Here is what Odifreddi says on the issue:
"Our model of a Turing machine is deterministic,
in the sense that the instructions are required to be consistent
(at most one of them is applicable in any given situation).
Randomizing elements in computing devices were introduced early on by
Shannon [1948] and De Leeuw, Moore, Shannon and Shapiro [1956].
There are basically two models.
Nondeterministic Turing machines behave,
in an ambiguous situation
where conflicting instructions might be applicable,
by randomly choosing one of them:
their computational power, at least for 0,1-valued functions (sets),
does not exceed the power of deterministic ones.
Probabilistic machines differ from nondeterministic ones in that
the next state has a probability, and thus conflicting instructions
do not have the same chance of being chosen by the machine."
[P. Odifreddi, Classical Recursion Theory, Vol. 1, page 50]
Note that the notion of nondeterminism in the sense of
"there exists + verifier" existed in computability theory long before complexity theory,
e.g. Kleene's normal form, arithmetical hierarchy.
Other models of computation like
Post canonical systems (known at least since 1943) and grammars are also nondeterministic.

*-*-*

:: REQUIREMENT A ::
Return the stretch of the passage on Turing machine models from "Probabilistic machines differ" through "are also nondeterministic.", copied word for word.

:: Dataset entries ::

*-*-*

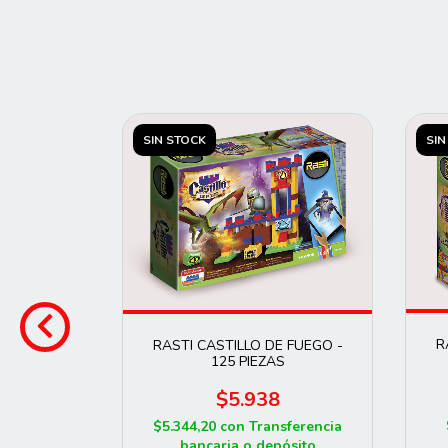
SIN STOCK
SIN
00
R
RASTI CASTILLO DE FUEGO -
5
125 PIEZAS
sferencia
$5.938
ósito
$5.344,20
con
Transferencia
e
$4.698,33
bancaria o depósito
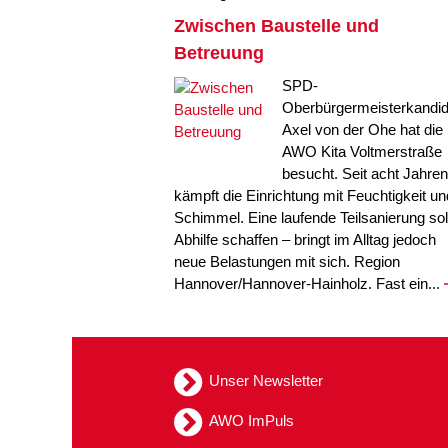
Zwischen Baustelle und
Betreuung
SPD-
Oberbürgermeisterkandid
Axel von der Ohe hat die
AWO Kita Voltmerstraße
besucht. Seit acht Jahren
kämpft die Einrichtung mit Feuchtigkeit un
Schimmel. Eine laufende Teilsanierung sol
Abhilfe schaffen – bringt im Alltag jedoch
neue Belastungen mit sich. Region
Hannover/Hannover-Hainholz. Fast ein...
Unser Newsletter
AWO ImPuls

*-*-*

:: REQUIREMENT B ::
Retype every line of the records above without any changes, and leave the pictures out of your answer.

:: TASK ANSWER A ::
Probabilistic machines differ from nondeterministic ones in that
the next state has a probability, and thus conflicting instructions
do not have the same chance of being chosen by the machine."
[P. Odifreddi, Classical Recursion Theory, Vol. 1, page 50]
Note that the notion of nondeterminism in the sense of
"there exists + verifier" existed in computability theory long before complexity theory,
e.g. Kleene's normal form, arithmetical hierarchy.
Other models of computation like
Post canonical systems (known at least since 1943) and grammars are also nondeterministic.

:: TASK ANSWER B ::
SIN STOCK
SIN
00
R
RASTI CASTILLO DE FUEGO -
5
125 PIEZAS
sferencia
$5.938
ósito
$5.344,20
con
Transferencia
e
$4.698,33
bancaria o depósito
Zwischen Baustelle und
Betreuung
SPD-
Oberbürgermeisterkandid
Axel von der Ohe hat die
AWO Kita Voltmerstraße
besucht. Seit acht Jahren
kämpft die Einrichtung mit Feuchtigkeit un
Schimmel. Eine laufende Teilsanierung sol
Abhilfe schaffen – bringt im Alltag jedoch
neue Belastungen mit sich. Region
Hannover/Hannover-Hainholz. Fast ein...
Unser Newsletter
AWO ImPuls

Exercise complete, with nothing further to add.